# TRECHO FORNECIDO:
★ ★ ★

Assim, mães e pais, deixo um convite para se despirem dos rótulos, se olharem e se acolherem com todas as tonalidades afetivas das quais é feita a vida! Desta forma, nossos modos de ser abarcam diversos modos de sentir o mundo – e assim o é o adulto e a criança.
“Meu tempo tornou-se escasso para debater rótulos, quero a essência, minha alma tem pressa”
Rubem Alves
No meu trabalho com orientação de pais, busco sempre identificar os seus valores, os seus desejos, os seus medos e as suas potências. Isso porque, as fórmulas prontas dos diversos cursos “faça você mesmo” descaracterizam as particularidades e não se sustentam a longo prazo, especialmente se não fazem sentido com o que a família tem como âncora. Recomendo este outro artigo, para se aprofundar nessa questão.
Para contribuir com caminhos, trago aqui alguns pontos que podem auxiliar na sua jornada:
- Não se compare aos demais: cada um sabe onde aperta seu calo;
- Enquanto casal e família, procure afinar os seus valores, pois é esse o maior tesouro e o norte de vocês;
- As “fórmulas mágicas” ou “receitas prontas” não se aplicam a todo mundo. Até mesmo a receita, para dar certo, depende da farinha, do forno, do fermento, do clima, da forma, não é mesmo?

★ ★ ★

(Dados coletados)
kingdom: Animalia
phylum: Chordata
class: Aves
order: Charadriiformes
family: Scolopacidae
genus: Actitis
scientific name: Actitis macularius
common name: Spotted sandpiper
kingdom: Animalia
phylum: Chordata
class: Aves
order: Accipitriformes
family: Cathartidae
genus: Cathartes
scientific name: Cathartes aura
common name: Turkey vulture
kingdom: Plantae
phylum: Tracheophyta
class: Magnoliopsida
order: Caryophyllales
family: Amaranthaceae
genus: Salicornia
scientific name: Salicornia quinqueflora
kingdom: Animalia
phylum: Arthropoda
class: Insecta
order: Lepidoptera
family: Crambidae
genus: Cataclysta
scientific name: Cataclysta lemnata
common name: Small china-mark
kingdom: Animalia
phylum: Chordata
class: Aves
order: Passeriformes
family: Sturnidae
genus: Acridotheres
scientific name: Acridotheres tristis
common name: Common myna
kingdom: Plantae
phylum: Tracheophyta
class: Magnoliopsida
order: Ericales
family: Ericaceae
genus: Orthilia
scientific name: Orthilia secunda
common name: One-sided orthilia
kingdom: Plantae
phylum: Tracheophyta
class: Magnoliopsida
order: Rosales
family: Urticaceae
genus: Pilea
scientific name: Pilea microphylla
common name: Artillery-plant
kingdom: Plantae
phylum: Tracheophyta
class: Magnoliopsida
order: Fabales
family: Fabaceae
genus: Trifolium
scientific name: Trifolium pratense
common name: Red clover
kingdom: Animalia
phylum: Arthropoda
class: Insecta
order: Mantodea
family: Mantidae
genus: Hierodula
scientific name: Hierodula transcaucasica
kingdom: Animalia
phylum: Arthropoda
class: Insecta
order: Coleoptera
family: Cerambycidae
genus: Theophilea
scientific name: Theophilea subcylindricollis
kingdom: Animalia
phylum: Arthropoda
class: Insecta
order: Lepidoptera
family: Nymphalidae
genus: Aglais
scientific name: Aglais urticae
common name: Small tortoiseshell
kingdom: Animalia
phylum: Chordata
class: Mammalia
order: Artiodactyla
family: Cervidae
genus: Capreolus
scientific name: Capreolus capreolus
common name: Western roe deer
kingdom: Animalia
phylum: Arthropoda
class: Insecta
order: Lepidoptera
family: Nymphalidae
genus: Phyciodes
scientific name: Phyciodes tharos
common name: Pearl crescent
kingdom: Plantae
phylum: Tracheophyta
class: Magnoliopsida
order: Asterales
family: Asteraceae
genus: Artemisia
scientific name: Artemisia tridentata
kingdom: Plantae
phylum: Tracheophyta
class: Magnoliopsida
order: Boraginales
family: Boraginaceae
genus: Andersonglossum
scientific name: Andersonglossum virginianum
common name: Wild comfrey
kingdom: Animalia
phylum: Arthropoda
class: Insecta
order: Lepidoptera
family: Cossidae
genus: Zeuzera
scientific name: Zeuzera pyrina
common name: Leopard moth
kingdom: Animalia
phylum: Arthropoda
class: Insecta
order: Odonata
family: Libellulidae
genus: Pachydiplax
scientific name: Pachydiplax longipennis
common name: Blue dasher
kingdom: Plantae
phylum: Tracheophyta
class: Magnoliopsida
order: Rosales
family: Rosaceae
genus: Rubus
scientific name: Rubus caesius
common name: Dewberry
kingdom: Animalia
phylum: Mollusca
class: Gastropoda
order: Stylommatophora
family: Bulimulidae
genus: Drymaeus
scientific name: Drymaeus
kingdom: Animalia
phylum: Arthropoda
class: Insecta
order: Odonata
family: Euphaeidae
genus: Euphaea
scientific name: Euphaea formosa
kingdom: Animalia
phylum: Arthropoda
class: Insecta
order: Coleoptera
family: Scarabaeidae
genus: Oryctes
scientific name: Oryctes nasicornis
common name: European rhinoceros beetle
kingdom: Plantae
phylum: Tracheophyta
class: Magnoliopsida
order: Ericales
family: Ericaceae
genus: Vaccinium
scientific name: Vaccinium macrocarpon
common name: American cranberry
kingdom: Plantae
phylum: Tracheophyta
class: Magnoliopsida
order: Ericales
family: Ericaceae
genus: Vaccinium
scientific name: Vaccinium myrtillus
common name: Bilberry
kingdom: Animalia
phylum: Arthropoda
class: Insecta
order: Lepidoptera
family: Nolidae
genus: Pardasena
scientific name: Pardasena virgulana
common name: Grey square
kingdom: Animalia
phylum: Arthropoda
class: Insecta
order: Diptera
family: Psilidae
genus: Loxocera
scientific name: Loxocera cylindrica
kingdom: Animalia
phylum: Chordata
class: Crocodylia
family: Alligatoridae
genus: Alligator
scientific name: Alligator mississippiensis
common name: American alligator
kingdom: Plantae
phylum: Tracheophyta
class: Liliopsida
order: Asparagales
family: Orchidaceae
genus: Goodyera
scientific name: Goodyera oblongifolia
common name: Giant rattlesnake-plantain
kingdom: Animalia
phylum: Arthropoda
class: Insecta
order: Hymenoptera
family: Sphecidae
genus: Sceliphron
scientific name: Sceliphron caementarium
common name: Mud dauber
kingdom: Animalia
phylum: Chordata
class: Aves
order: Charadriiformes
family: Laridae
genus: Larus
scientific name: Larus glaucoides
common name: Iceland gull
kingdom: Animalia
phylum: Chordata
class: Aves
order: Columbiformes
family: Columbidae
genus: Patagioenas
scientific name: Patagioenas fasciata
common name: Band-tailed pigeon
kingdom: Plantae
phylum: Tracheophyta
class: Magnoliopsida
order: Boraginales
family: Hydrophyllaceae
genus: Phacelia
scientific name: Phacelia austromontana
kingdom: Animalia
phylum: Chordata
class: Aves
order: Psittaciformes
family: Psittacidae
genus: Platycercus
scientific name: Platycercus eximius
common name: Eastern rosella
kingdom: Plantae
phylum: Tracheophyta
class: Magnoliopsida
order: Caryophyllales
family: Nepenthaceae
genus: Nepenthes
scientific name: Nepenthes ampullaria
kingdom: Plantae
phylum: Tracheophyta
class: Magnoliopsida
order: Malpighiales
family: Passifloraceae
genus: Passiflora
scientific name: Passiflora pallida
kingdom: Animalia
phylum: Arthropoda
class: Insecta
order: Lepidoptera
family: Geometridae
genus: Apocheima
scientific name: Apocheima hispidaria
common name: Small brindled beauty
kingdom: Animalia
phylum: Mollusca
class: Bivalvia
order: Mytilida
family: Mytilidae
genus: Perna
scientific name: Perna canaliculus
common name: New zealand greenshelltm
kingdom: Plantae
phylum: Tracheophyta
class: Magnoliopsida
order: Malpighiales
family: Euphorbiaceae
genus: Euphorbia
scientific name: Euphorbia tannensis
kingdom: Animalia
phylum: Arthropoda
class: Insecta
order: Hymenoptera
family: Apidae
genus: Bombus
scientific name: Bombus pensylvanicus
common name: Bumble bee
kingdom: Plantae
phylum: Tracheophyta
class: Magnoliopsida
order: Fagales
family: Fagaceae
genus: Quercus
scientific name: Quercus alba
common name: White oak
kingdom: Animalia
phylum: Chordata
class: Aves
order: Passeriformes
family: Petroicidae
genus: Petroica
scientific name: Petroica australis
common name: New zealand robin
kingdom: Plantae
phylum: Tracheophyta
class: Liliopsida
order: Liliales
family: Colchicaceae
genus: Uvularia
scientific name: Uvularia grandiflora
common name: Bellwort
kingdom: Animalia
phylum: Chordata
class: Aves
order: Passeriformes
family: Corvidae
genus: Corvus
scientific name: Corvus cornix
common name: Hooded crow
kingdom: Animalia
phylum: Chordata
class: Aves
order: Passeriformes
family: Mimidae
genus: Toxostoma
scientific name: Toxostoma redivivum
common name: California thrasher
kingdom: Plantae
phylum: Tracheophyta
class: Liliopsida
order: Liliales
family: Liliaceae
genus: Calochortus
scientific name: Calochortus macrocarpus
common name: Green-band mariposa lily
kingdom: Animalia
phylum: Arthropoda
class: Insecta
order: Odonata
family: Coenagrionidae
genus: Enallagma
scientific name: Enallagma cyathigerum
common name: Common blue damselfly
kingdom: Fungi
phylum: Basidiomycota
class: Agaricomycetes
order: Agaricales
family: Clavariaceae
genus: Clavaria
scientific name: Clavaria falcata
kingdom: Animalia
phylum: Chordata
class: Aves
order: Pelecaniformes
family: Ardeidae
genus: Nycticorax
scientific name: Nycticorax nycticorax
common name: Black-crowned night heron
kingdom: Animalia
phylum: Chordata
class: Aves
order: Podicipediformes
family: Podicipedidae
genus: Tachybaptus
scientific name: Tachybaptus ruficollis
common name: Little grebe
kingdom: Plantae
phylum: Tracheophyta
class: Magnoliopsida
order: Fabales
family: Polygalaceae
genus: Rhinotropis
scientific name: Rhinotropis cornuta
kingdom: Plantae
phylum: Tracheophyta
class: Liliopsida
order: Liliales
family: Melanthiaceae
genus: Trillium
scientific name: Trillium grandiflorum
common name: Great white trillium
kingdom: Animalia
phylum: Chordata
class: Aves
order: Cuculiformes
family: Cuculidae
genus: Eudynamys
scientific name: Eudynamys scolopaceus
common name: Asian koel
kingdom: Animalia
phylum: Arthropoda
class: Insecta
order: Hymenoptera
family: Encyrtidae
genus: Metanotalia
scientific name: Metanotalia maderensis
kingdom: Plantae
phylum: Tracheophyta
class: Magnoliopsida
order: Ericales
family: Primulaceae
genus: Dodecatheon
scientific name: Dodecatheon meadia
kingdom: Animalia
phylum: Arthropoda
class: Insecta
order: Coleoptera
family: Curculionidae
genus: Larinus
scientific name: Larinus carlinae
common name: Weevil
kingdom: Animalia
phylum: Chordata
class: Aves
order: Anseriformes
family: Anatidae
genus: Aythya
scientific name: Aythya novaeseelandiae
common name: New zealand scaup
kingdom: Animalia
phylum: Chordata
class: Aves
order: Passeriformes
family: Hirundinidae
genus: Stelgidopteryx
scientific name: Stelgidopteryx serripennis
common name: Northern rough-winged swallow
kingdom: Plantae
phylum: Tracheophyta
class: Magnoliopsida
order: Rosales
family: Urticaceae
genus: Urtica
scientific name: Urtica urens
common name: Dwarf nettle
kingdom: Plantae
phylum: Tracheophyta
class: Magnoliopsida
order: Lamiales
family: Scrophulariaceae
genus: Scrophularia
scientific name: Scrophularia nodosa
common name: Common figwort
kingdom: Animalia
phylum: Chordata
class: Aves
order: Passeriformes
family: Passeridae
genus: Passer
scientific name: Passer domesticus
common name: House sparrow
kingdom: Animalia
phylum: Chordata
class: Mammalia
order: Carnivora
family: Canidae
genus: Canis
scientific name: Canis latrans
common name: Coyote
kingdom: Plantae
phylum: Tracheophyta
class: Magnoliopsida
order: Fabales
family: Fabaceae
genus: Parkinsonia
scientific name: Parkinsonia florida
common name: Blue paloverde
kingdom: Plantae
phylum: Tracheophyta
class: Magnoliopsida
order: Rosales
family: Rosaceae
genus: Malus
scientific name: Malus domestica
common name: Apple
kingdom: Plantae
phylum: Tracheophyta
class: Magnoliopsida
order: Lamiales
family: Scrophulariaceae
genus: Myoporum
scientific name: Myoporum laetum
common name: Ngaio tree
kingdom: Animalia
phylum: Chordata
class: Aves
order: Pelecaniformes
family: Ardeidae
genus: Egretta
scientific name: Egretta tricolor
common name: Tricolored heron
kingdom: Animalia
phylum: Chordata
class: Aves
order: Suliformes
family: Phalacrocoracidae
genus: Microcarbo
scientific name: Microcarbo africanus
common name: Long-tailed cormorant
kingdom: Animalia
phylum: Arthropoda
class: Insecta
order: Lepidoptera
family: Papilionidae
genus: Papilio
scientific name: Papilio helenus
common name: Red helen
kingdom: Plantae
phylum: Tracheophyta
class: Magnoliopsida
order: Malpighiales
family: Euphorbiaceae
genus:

★ ★ ★

# TAREFAS A REALIZAR:
**a)** Transcreva do trecho sobre orientação de pais a passagem que vai de "Para contribuir com" até "não é mesmo?", inclusive.
**b)** No trecho sobre orientação de pais, de que depende uma receita para dar certo?
**c)** Dê continuidade ao trecho sobre orientação de pais a partir do ponto em que ele termina.

# RESPOSTAS POR TAREFA:
**a)**
Para contribuir com caminhos, trago aqui alguns pontos que podem auxiliar na sua jornada:
- Não se compare aos demais: cada um sabe onde aperta seu calo;
- Enquanto casal e família, procure afinar os seus valores, pois é esse o maior tesouro e o norte de vocês;
- As “fórmulas mágicas” ou “receitas prontas” não se aplicam a todo mundo. Até mesmo a receita, para dar certo, depende da farinha, do forno, do fermento, do clima, da forma, não é mesmo?

**b)** Da farinha, do forno, do fermento, do clima e da forma.

**c)**
- Não se sinta culpado ou culpada: a experiência de educar uma criança é desafiadora mesmo, por isso, a importância de uma comunidade para cuidarmos dela juntos;
- Procure a ajuda de uma rede de apoio: o suporte emocional dos pares é importante para trocas;
- Encontre um profissional sério e ético, que seja capaz de acolher a sua dor, seus sentimentos e suas inseguranças. Para isso, conte comigo!
Mesmo com as transformações que a instituição “família” vem atravessando, ela segue sendo um seio de formação do ser humano, o qual tem papel central na construção do indivíduo, da sua subjetividade e na forma que este se coloca no mundo. Por isso, as reflexões sobre a parentalidade e sobre a educação das crianças são igualmente fundamentais para que o elo entre os membros seja fonte de impulso para que cada um viva seu colorido, no seu tom, em harmonia com os outros. E sem rótulos!
Para finalizar nossa conversa por aqui, gostaria que apreciasse as palavras de Fernando Pessoa, em seu poema “Quando as crianças brincam”. Deguste!
Quando as crianças brincam
E eu as oiço brincar,
Qualquer coisa em minha alma
Começa a se alegrar.
E toda aquela infância
Que não tive me vem,
Numa onda de alegria
Que não foi de ninguém.
Se quem fui é enigma,
E quem serei visão,
Quem sou ao menos sinta
Isto no coração.
Fernando Pessoa
Referências:
https://madinbrasil.org/2021/10/ressonancias-da-re-medicalizacao-e-as-familias-contemporaneas/
Alves, Rubem – O tempo e as jabuticabas.
Heidegger. M. (2003). Os conceitos fundamentais da metafísica: mundo, finitude e solidão. Rio de Janeiro: Forense Universitária
Pessoa, Fernando (1995) Poesias. Lisboa: Ática,15ª ed.